Déjà à la tête de trois autres propriétés viticoles, Château de Callac en terres de Graves, Château Guiraud à Sauternes et Château des Bachelards à Fleurie, l’entrepreneur bordelais Matthieu Gufflet vient d’officialiser le rachat du Domaine les Aurelles, à Nizas, un fleuron de l’AOP Languedoc Pézenas.

Le vignoble languedocien continue d’attirer les convoitises. Le 19 décembre dernier, le Bordelais Matthieu Gufflet a acquis le Domaine les Aurelles, à Nizas, sur le terroir de Pézenas. Une exploitation de 8 hectares en biodynamie tenue depuis 1995 par Basile Saint-Germain et sa femme, Caroline. Le communiqué de presse précise : « Guidé par l’envie de préserver et transmettre, l’entrepreneur vigneron nourrit de grandes ambitions pour cette atypique pépite languedocienne tout en restant fidèle aux préceptes de son père-fondateur Basile Saint-Germain. » En d’autres termes, il ne s’agit pas que d’un investissement ou d’une simple affaire de business. « Matthieu Gufflet est un amoureux de l’art de vivre et il ne choisit pas au hasard ses acquisitions, il lui faut un lieu singulier, atypique, une personnalité charismatique pour investir. Il met un point d’honneur à ce que les Maisons gardent leurs propres signatures », explique Stéphanie Barral, directrice Marque & Expérience de « Terres de Natures ». « Mathieu Gufflet a à cœur de préserver le caractère singulier des Aurelles et ce qui a contribué à sa renommée depuis 1995 : une viticulture bienveillante, respectueuse de la nature, de faibles rendements, une vinification très peu interventionniste et des élevages longs », peut-on lire.
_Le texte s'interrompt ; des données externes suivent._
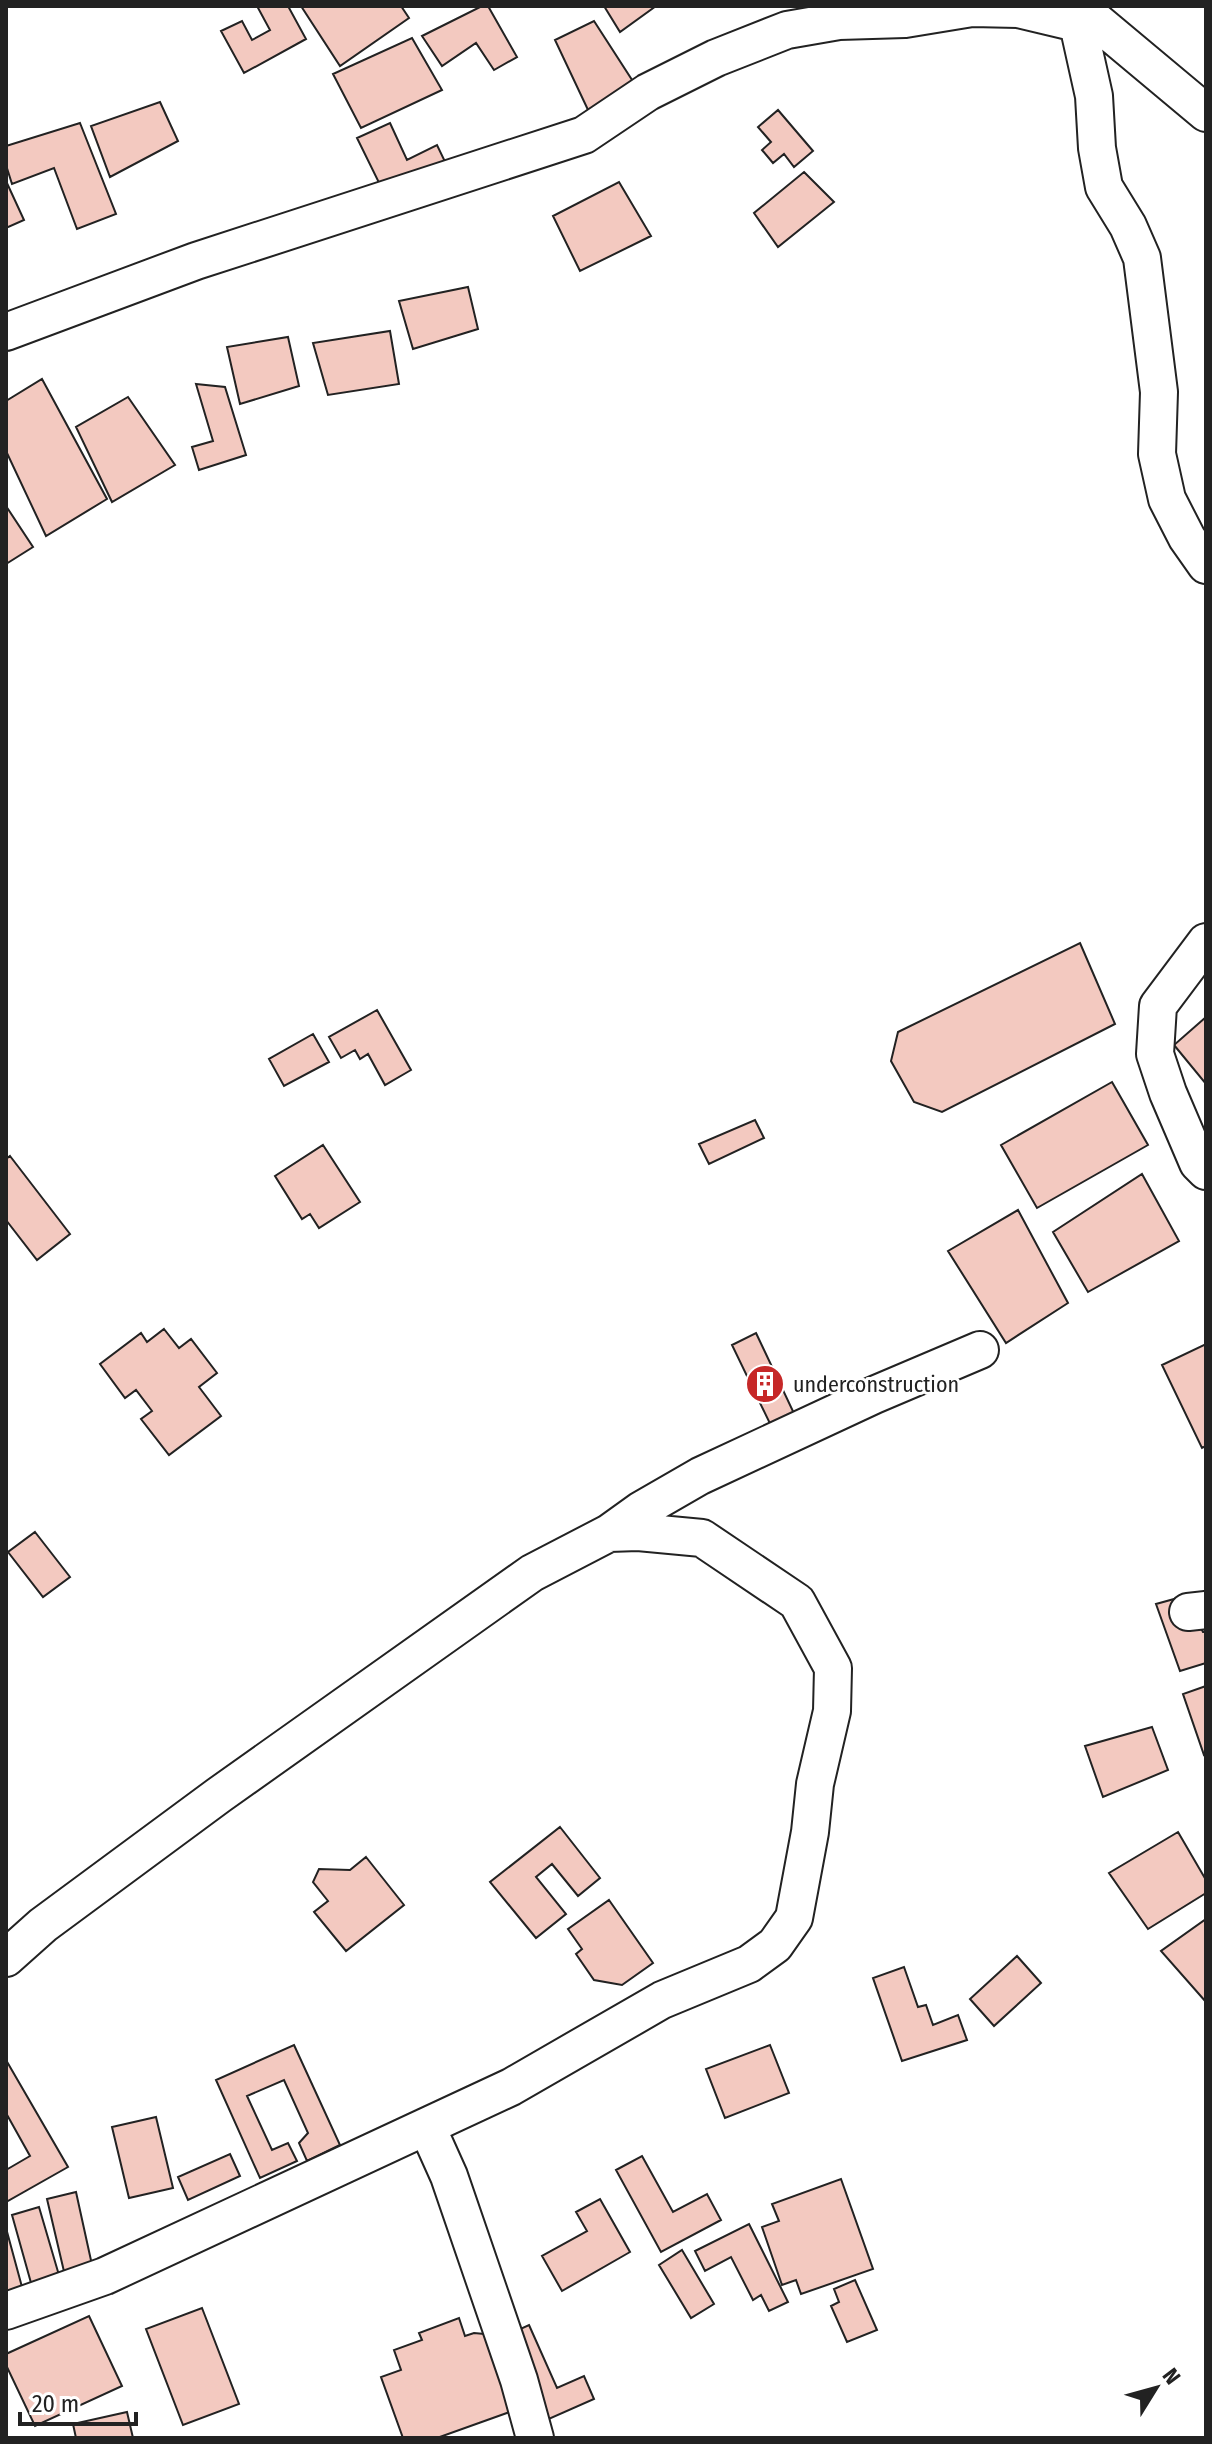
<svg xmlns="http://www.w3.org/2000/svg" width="1212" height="2444" viewBox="0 0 1212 2444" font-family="'Fira Sans Condensed',sans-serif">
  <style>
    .building { fill: #f3c9c0; stroke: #222; stroke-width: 2 }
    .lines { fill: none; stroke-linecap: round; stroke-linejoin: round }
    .minor-casing { stroke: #222; stroke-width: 40 }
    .minor { stroke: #fff; stroke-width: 36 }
    .labels { text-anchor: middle; stroke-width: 6; stroke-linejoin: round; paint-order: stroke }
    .poi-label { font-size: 22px; fill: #222; stroke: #fff; text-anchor: start }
  </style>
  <rect width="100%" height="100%" fill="#fff"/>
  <path class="building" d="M257 6H288L306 39 244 73 221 31 242 21 252 40 270 30Z
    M301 6H401L409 18 340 66Z
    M482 6H488L517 57 494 70 476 43 442 66 422 36Z
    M604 6H656L620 32Z
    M594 21 634 83 589 112 555 40Z
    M412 38 442 90 361 128 333 74Z
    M160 102 178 141 110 177 91 126Z
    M778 110 813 151 794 167 784 154 773 163 762 150 771 142 758 127Z
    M80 123 116 214 77 229 54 168 12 184 6 165V146Z
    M390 123 407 160 437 145 449 170 387 199 357 138Z
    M804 172 834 202 778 247 754 213Z
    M6 181 24 220 6 228Z
    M619 182 651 236 580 271 553 216Z
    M468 287 478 329 413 349 399 301Z
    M390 331 399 384 328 395 313 343Z
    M288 337 299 386 240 404 227 347Z
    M42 379 107 499 46 536 6 451V401Z
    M196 384 225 387 246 455 199 470 192 447 213 441Z
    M128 397 175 465 112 502 76 427Z
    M6 506 33 547 6 564Z
    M1080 943 1115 1024 942 1112 914 1102 891 1061 898 1032Z
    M377 1010 411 1070 385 1085 368 1054 360 1059 355 1050 341 1058 329 1037Z
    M1206 1017V1084L1174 1045Z
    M313 1034 329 1062 284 1086 269 1059Z
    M1112 1082 1148 1145 1037 1208 1001 1145Z
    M755 1120 764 1138 709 1164 699 1144Z
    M323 1145 360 1202 319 1228 310 1214 302 1219 275 1176Z
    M10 1156 70 1234 37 1260 6 1220V1159Z
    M1142 1174 1179 1241 1088 1292 1053 1232Z
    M1018 1210 1068 1303 1006 1343 948 1251Z
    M164 1329 179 1348 191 1339 217 1373 199 1387 221 1416 169 1455 141 1419 152 1411 136 1390 125 1398 100 1364 141 1333 147 1342Z
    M756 1333 799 1424 776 1436 732 1345Z
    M1206 1344V1446L1202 1448 1162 1365Z
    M35 1532 70 1577 43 1597 8 1552Z
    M1185 1596 1203 1632H1206V1663L1180 1671 1156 1604Z
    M1206 1686V1754L1204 1755 1183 1694Z
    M1152 1727 1168 1770 1103 1797 1085 1746Z
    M560 1827 600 1878 578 1896 552 1864 536 1877 566 1914 536 1938 490 1882Z
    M1178 1832 1206 1880V1893L1148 1929 1109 1873Z
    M366 1857 404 1905 346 1951 314 1912 328 1901 313 1882 319 1869 350 1870Z
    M609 1900 653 1963 622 1985 594 1980 576 1954 582 1949 568 1929Z
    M1206 1919V2002L1161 1951Z
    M1017 1956 1041 1983 994 2026 970 1999Z
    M904 1967 918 2007 926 2005 933 2025 958 2015 967 2040 902 2061 873 1978Z
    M294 2045 340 2145 307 2161 299 2143 308 2133 284 2080 247 2096 272 2150 288 2143 297 2161 260 2178 216 2080Z
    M770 2045 789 2093 725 2118 706 2069Z
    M6 2060 68 2167 6 2202V2170L30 2156 6 2113Z
    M156 2117 173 2188 129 2198 112 2127Z
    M230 2154 240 2176 188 2200 178 2177Z
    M642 2156 673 2212 707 2194 721 2220 661 2252 616 2170Z
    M841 2179 873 2269 801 2294 796 2280 782 2285 762 2227 779 2221 772 2204Z
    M76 2192 94 2274 66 2280 47 2199Z
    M600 2199 630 2252 562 2291 542 2256 587 2231 576 2212Z
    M39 2207 61 2282 33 2290 12 2215Z
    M749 2224 788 2302 769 2311 761 2295 753 2300 731 2257 705 2271 695 2251Z
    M6 2228 25 2298 6 2303Z
    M682 2250 714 2304 691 2318 659 2265Z
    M855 2280 877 2330 847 2342 831 2306 839 2302 834 2289Z
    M202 2308 239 2404 183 2425 146 2329Z
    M89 2316 122 2386 35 2426 6 2365V2354Z
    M459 2318 465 2336 474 2333 495 2335 521 2408 437 2438H403L381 2377 401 2370 394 2350 422 2340 419 2333Z
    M529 2325 557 2388 584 2376 594 2399 542 2422 505 2336Z
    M127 2412 133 2438H76L73 2424Z"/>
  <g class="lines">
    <defs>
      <path id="minor" d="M1074 6 1094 96 1097 148 1104 187 1128 226 1142 258 1159 392 1157 454 1167 499 1187 538 1206 565
        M1078 6 1206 113
        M6 332 196 261 584 135 648 92 716 58 787 30 839 21 905 19 972 8 1018 9 1077 23
        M1206 942 1158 1006 1155 1054 1168 1093 1198 1163 1206 1171
        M1188 1612 1206 1610
        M6 1958 43 1925 219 1795 532 1573 609 1533 641 1510 700 1476 874 1395 980 1350
        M427 2127 449 2176 519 2380 535 2438
        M6 2311 105 2276 511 2087 662 2000 749 1964 775 1945 794 1918 810 1832 815 1784 832 1711 833 1668 797 1602 702 1538 638 1532 609 1533"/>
    </defs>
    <use href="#minor" class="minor-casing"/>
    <use href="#minor" class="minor"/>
  </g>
  <defs>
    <symbol id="building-disc" viewBox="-11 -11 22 22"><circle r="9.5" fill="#c62828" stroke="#fff"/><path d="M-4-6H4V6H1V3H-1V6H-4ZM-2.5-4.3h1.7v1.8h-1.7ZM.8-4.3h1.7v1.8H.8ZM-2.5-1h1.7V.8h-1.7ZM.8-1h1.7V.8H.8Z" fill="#fff"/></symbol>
  </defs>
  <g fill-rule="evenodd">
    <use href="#building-disc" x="743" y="1362" width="44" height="44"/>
  </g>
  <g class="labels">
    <g class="poi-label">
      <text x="793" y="1392">underconstruction</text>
    </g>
  </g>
  <rect width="1212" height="2444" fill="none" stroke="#222222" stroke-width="16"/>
  <g transform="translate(1156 2388) rotate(53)" stroke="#ffffff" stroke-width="6" paint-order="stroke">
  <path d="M0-6L14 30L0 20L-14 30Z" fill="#222222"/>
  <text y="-12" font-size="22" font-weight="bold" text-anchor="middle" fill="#222222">N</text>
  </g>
  <path d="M20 2412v12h116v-12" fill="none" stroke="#222222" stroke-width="4"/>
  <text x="32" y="2412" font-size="24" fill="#222222" stroke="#ffffff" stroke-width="6" paint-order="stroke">20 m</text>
</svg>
Terres de Natures, 30 millions de CA

Afin de passer le témoin en douceur, le vigneron du Domaine des Aurelles ne quittera pas les lieux et continuera d’officier encore quelques années sur ces coteaux de Nizas où le sol basaltique marque les vins d’une minéralité sans égal. « Le Languedoc, c’est la suite logique après Bordeaux et le Beaujolais (il a récemment acquis l’emblématique Château des Bachelards à Fleurie, pépite monastique du 12e siècle, où il compte installer des chambres d’hôtes) mais il a beaucoup d’ambition car le potentiel ici est incroyable », justifie Stéphanie Barral. Le label « Terres de Natures », créé par Matthieu Gufflet, regroupe aujourd’hui une dizaine d’entités autour de l’art de vivre sur le trident hôtellerie, restauration et viticulture comme le restaurant la Mère Brazier à Lyon, l’Hôtel de la Plage au Cap-Ferret ou encore Les Roches Fleuries, à Cordon, un chalet quatre étoiles de 25 chambres dont les balcons offrent une vue imprenable sur le Mont-Blanc. Le site « vitrine » reste toutefois le Château de la Bûcherie dans le Vexin, un hôtel magnifique de 40 chambres qui regroupe hébergement, gastronomie et bien-être, où le propriétaire rêve de replanter des vignes. Terres de Natures affiche aujourd’hui un chiffre d’affaires de plus de 30 millions d’euros, et Matthieu Gufflet a l’ambition d’aller encore plus loin – La Loire bientôt ? (il est grand amateur de chenin !) – tout en gardant une vision moderne mais respectueuse de l’art de vivre à la française.